● **Exercise passage**:

◇ ◇ ◇ ◇

Hello everyone,

Thank you for all your helpful suggestions.

I've taken careful note of them, and they have been extremely helpful in
guiding my work.
3D-QSAR is also new for me and your insights and expertise have been
incredibly valuable.

Thank you once again for your generous assistance.

Best Regards,

Ariadna Llop

Missatge de Andrew Dalke <da...@dalkescientific.com> del dia dt., 30 d’abr.
2024 a les 22:45:

> Hi Ariadna,
>
>   In general the MACCS keys are not that good for comparing similarity.
> They exist still for historical reasons. Back in the 1970s the company
> Molecular Design Limited developed a program called "Molecular Access
> System" (MACCS) for structure registration, substructure search, and the
> like.
>
> Substructure search is slow, so MACCS includes a set of keys which would
> act as fast filters - if the query contained a key but the database entry
> did not, then the query could not match that entry.
>
> In the 1980s when fingerprint similarity search first became popular -
> this is before the term "fingerprint" was even coined - people used the
> MACCS keys because they were already computed and sitting there, on the
> computer system they were already using.
>
> Over time people developed other types of fingerprints, and different ways
> to compare them, and a more complete understanding of how they are coupled
> to the types of system being studied.
>
> For example, in "Comparing structural fingerprints using a
> literature-based similarity benchmark" by Sayle and O'Boyle,
> "Extended-connectivity fingerprints of diameter 4 and 6 are among the best
> performing fingerprints when ranking diverse structures by similarity, as
> is the topological torsion fingerprint. However, when ranking very close
> analogues, the atom pair fingerprint outperforms the others tested."
>
> They found the MACCS fingerprints to be one of the worst performers, which
> you might expect now that you know the happenstance which made them popular.
>
> Since you are doing 3D QSAR, you should familiarize yourself with the
> fingerprints used in that area. I have no experience with 3D QSAR and
> cannot provide advice on what is appropriate.
>
> The first paper I found using Google Scholar to search for "3d qsar
> fingerprints" is "Docking, Interaction Fingerprint, and Three-Dimensional
> Quantitative Structure–Activity Relationship (3D-QSAR) of Sigma1 Receptor
> Ligands, Analogs of the Neuroprotective Agent RC-33" at
> https://www.ncbi.nlm.nih.gov/pmc/articles/PMC6637851/ which uses
> Interaction fingerprints.
>
> The second is "Novel TOPP descriptors in 3D-QSAR analysis of apoptosis
> inducing 4-aryl-4H-chromenes: Comparison versus other 2D- and
> 3D-descriptors" at
> https://www.sciencedirect.com/science/article/pii/S0968089607005834 which
> I mention to because it summarizes 7 different descriptor-based approaches,
> and places the MACCS keys in last place, far below the second worst ("TOPP
> > GRIND > BCI 4096 = ECFP > FCFP > GRID-GOLPE ≫ DRAGON ⋙ MDL 166").
>
> No doubt there are many others for you to read through and try out.

◇ ◇ ◇ ◇

● **Task details**: Write the next part of the email exchange on MACCS keys and molecular fingerprints, picking up after its final sentence. The items have no connection to the email exchange on MACCS keys and molecular fingerprints.

[Dataset items]

◇ ◇ ◇ ◇

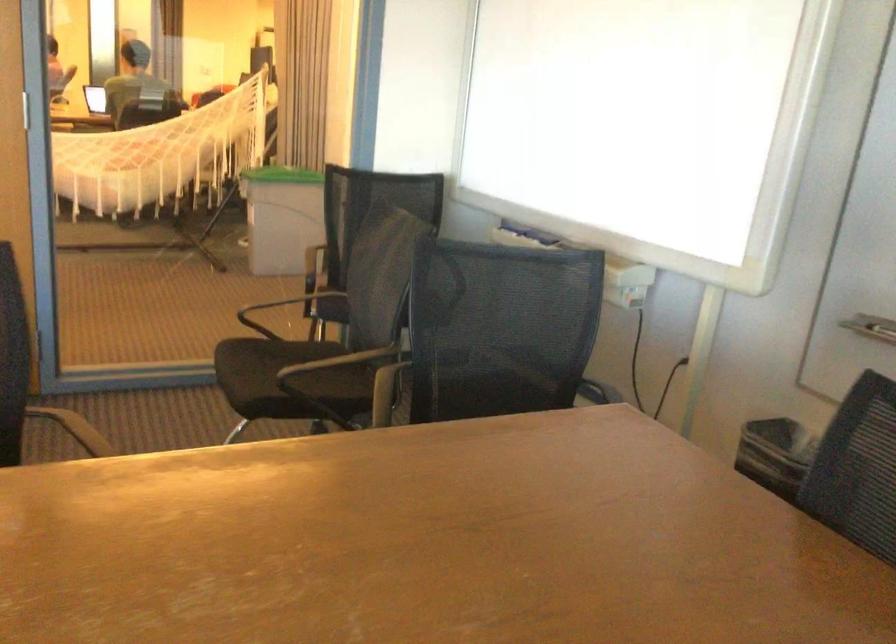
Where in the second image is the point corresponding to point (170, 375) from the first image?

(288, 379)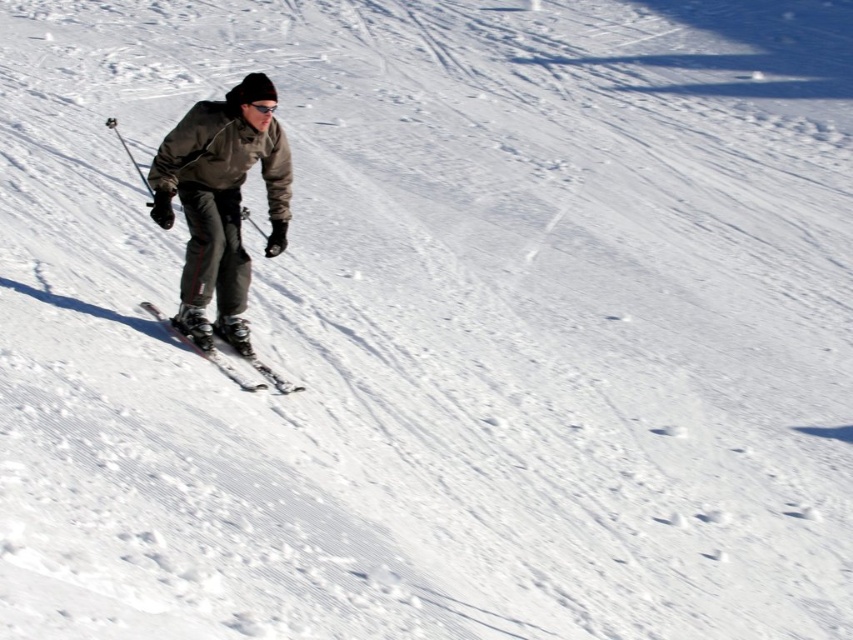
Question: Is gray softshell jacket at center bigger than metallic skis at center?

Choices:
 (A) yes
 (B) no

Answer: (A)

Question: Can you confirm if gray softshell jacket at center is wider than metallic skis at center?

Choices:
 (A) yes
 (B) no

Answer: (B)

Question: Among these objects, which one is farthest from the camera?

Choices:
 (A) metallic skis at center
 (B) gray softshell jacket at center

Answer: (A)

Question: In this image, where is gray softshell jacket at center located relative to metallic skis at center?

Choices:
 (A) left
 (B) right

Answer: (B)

◇ ◇ ◇ ◇

● **Result of this task**:
>
>
> > # Generate fingerprint descriptor database
> > fps = [AllChem.GetMorganFingerprintAsBitVect(m, 2) for m in mols]
>
> What I can suggest is you try my chemfp package, specifically the 3.2b1 I
> just released (bear in mind that it is beta!)
>
> You can install it with:
>
>    python -m pip install chemfp==4.2b1 -i https://chemfp.com/packages/
>
> To generate Morgan fingerprints of radius 2, I suggest you compute them
> once and store them in a file, like this command-line example:
>
>   rdkit2fps --morgan2 dataset.smi -o dataset.fps
>
> (use "--maccs" to generate MACCS keys, "--pair" for atom pairs; and use
> "--help" to see what other options are available.)
>
> To "Calculate pairwise Tanimoto similarity between fingerprints" as a
> distance, you can use another command-line tool to generate the matrix as a
> NumPy "npy" file, like this:
>
>   chemfp simarray dataset.fps --as-distance -o dataset.npy
>
> To load this in Python:
>
>   import numpy as np
>   dists = np.load("dataset.npy")
>
> If you also need the identifiers:
>
>   with open("dataset.npy", "rb") as f:
>     dists = np.load(f)
>     metadata = np.load(f)
>     ids = np.load(f)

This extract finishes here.